Naitachal stilled. He hadn't been serious. He looked up at the healer, but her gaze was on the stars.

"You mean… necromancy?" But no. Why would a White Elf, knowing what _he_ was, suggest a route that he doubtlessly knew better than she?

Seritha grimaced as though she'd tasted something foul. "Don't think Bardic Magic works that way. More like… even death doesn't mind a little music, and is willing to pay to hear it sometimes. There's all sorts of songs and legends about such things, bringing dead loved-ones back, even from beyond the dark veil."

Something niggled in the back of Naitachal's mind, a memory as fresh as a newly-dug grave.

"Like… Oretta and Eurosy?"

"Sounds familiar. As I said, your bardling probably knows more about such tales than I do."

"Does he?" And a full bard, like Kevin's Master Aidan, would know even more. Naitachal flexed his fingers, pressed them experimentally to the fretboard.

Time. It would take time to learn new magic. But he was an elf. Time, he had in abundance. He strummed a chord, one of the three he knew, and sang the song that went with it. The only song he knew.

 

_As I was walking one spring day,_

_I saw an elf-lord fair;_

_Come gathering the fragrant may,_

_The lilac and the roses-o,_

_The daisies and the violets-o,_

_To make a pretty posy-o,_

_To wear upon his hair._

 

The only song he knew. For now.

 

 

**Author's Note:**

> Dear Recipient:
> 
> I want to thank you. You see... I signed up for Yuletide because of this prompt. I signed up intending to write for this prompt even if I didn't receive it. About six months ago, I unpacked a load of boxes that had been packed for... a long time. And I culled a lot of books. One set of books that I almost culled, but didn't, was the Bard's Tale books. I read these when I was in my teens, and they grabbed me by my id and never let go. I didn't know what slash was back then, but I can look back now and realize that I slashed Naitachal/Eliathanis like anything.
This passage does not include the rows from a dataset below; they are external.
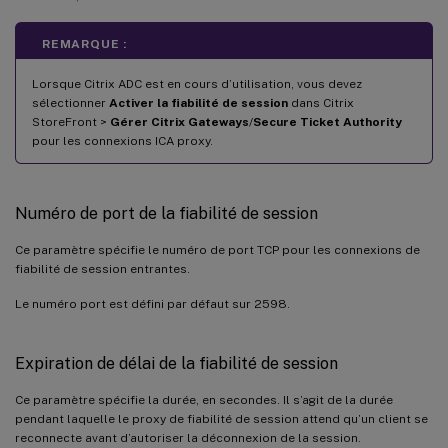
REMARQUE :
Lorsque Citrix ADC est en cours d’utilisation, vous devez
sélectionner
Activer la fiabilité de session
dans Citrix
StoreFront >
Gérer Citrix Gateways
/
Secure Ticket Authority
pour les connexions ICA proxy.
Numéro de port de la fiabilité de session
Ce paramètre spécifie le numéro de port TCP pour les connexions de
fiabilité de session entrantes.
Le numéro port est défini par défaut sur 2598.
Expiration de délai de la fiabilité de session
Ce paramètre spécifie la durée, en secondes. Il s’agit de la durée
pendant laquelle le proxy de fiabilité de session attend qu’un client se
reconnecte avant d’autoriser la déconnexion de la session.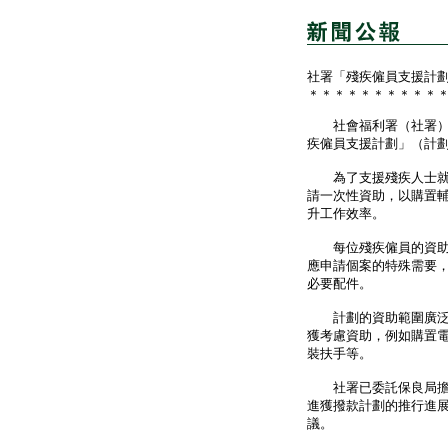
社署「殘疾僱員支援計
＊＊＊＊＊＊＊＊＊＊
社會福利署（社署）今
疾僱員支援計劃」（計
為了支援殘疾人士就業
請一次性資助，以購置
升工作效率。
每位殘疾僱員的資助上
應申請個案的特殊需要
必要配件。
計劃的資助範圍廣泛，
獲考慮資助，例如購置
裝扶手等。
社署已委託保良局擔任
進獲撥款計劃的推行進
議。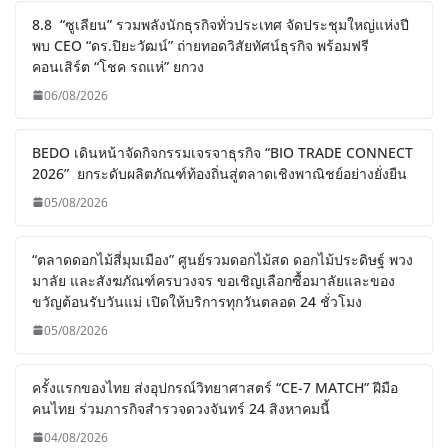
8.8 “ซูเลียน” รวมพลังนักธุรกิจทั่วประเทศ จัดประชุมใหญ่แห่งปี
พบ CEO “ดร.ปิยะวัฒน์” ถ่ายทอดวิสัยทัศน์ธุรกิจ พร้อมฟรี
คอนเสิร์ต “โชค รถแห่” ยกวง
06/08/2026
BEDO เดินหน้าจัดกิจกรรมเจรจาธุรกิจ “BIO TRADE CONNECT
2026” ยกระดับผลิตภัณฑ์ท้องถิ่นสู่ตลาดเชิงพาณิชย์อย่างยั่งยืน
05/08/2026
“ตลาดดอกไม้สี่มุมเมือง” ศูนย์รวมดอกไม้สด ดอกไม้ประดิษฐ์ พวง
มาลัย และสังฆภัณฑ์ครบวงจร ขอเชิญเลือกซื้อมาลัยและของ
ขวัญต้อนรับวันแม่ เปิดให้บริการทุกวันตลอด 24 ชั่วโมง
05/08/2026
ครั้งแรกของไทย ส่งอุปกรณ์วิทยาศาสตร์ “CE-7 MATCH” ฝีมือ
คนไทย ร่วมภารกิจสำรวจดวงจันทร์ 24 สิงหาคมนี้
04/08/2026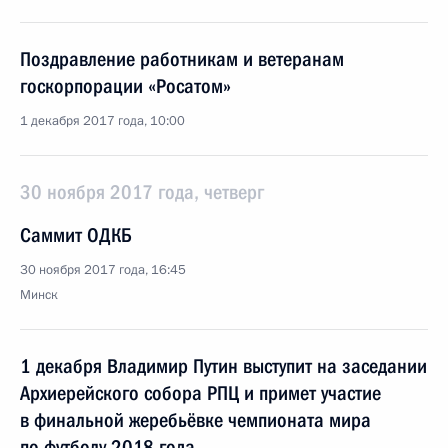
Поздравление работникам и ветеранам
госкорпорации «Росатом»
1 декабря 2017 года, 10:00
30 ноября 2017 года, четверг
Саммит ОДКБ
30 ноября 2017 года, 16:45
Минск
1 декабря Владимир Путин выступит на заседании
Архиерейского собора РПЦ и примет участие
в финальной жеребьёвке чемпионата мира
по футболу 2018 года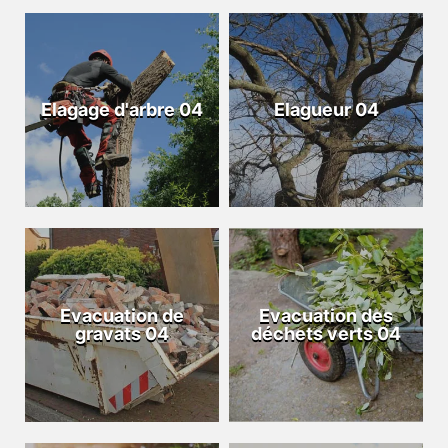
Elagage d'arbre 04
Elagueur 04
Evacuation de
Evacuation des
gravats 04
déchets verts 04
I think they might have been my first queer reading experience. So I kept the books, thinking maybe I'd re-read them and hope that they didn't totally fall apart.
> 
> I got to do my re-read because of you. And while omg I almost didn't make it through the early bits with Kevin (aaargh why is he so annnnnooooyyyiiing?), I'm glad I did. I hope you enjoy these adventures as much as I enjoyed writing them. And thank you for giving me this excuse to shamelessly indulge in a pairing that I love like I love my fox footie pajamas.
> 
> I am already writing the journey to the underworld fic, and I have at least one more beyond that one that I'm hoping to do. There will be pretty princesses. That's all I can promise.
> 
> A very merry Yuletide to you, and may there be more adventures (and shameless pretty elf porn) in the future!